**Stored items:**
══════════

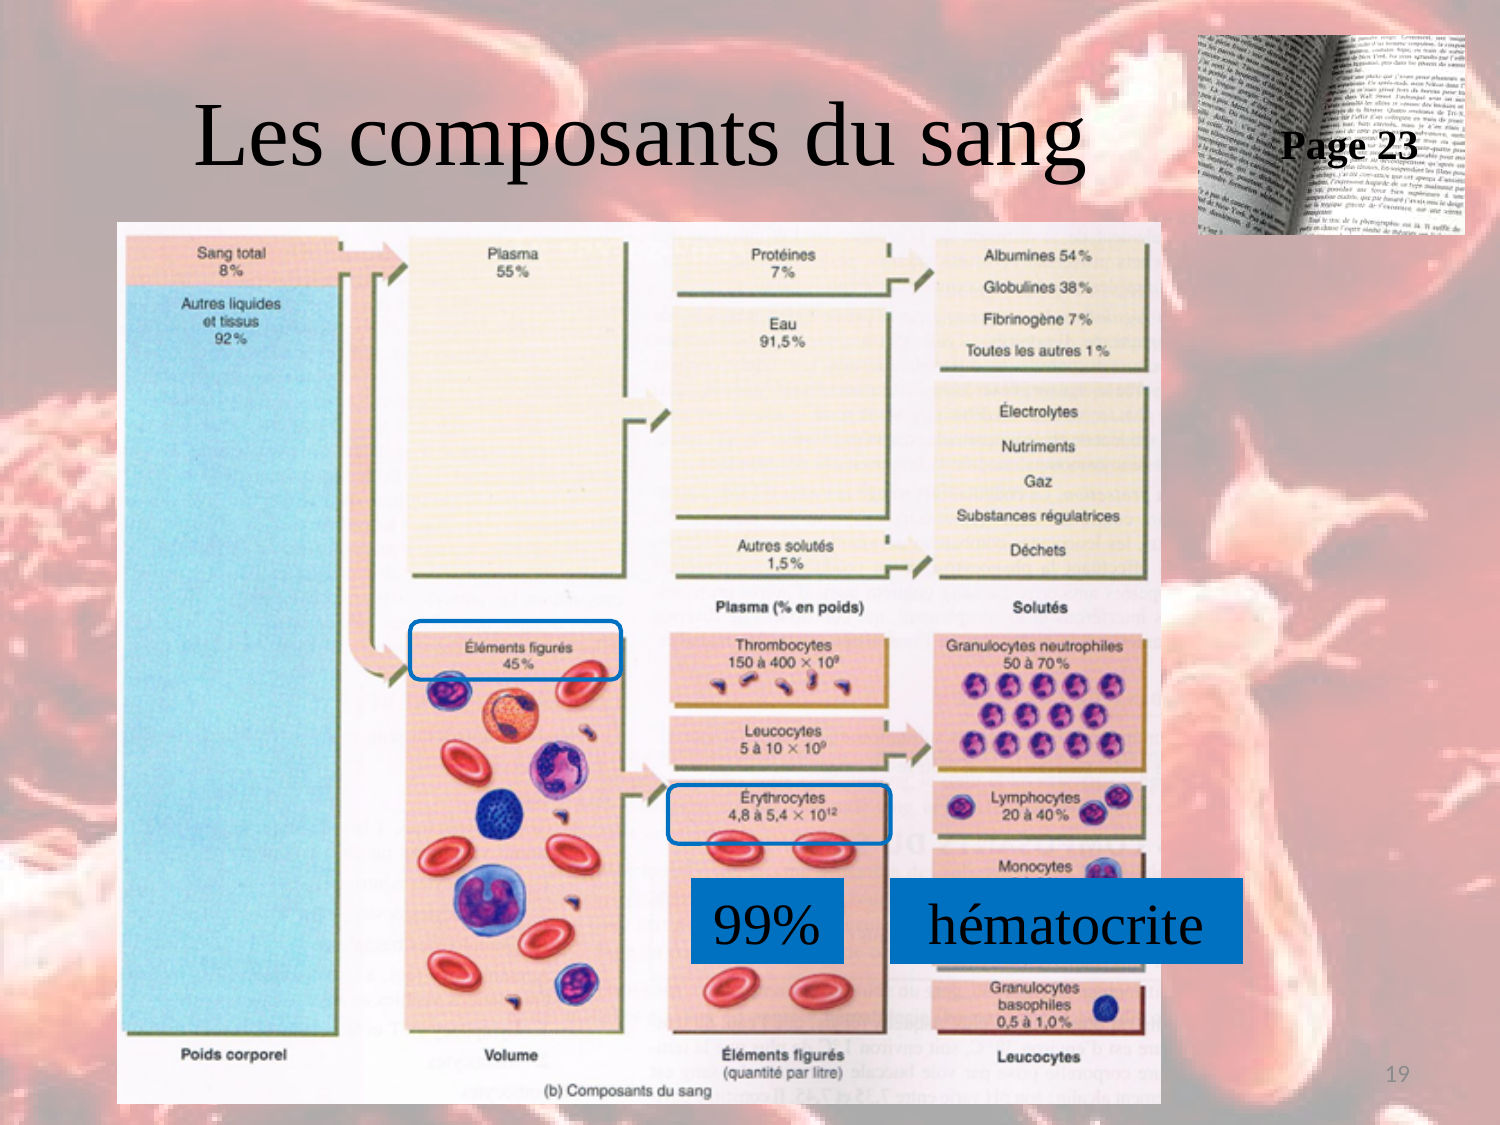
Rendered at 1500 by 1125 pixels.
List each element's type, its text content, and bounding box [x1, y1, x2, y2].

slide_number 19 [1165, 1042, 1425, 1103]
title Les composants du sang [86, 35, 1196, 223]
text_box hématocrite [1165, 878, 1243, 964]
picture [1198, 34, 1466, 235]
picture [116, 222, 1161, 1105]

══════════

**TASK DIRECTIONS:** Your reply must reproduce all of the entries exactly and contain no pictures.

**OUTPUT FOR THIS TASK:**
Rendered at 1500 by 1125 pixels.
List each element's type, its text content, and bounding box [x1, y1, x2, y2].

slide_number 19 [1165, 1042, 1425, 1103]
title Les composants du sang [86, 35, 1196, 223]
text_box hématocrite [1165, 878, 1243, 964]
picture [1198, 34, 1466, 235]
picture [116, 222, 1161, 1105]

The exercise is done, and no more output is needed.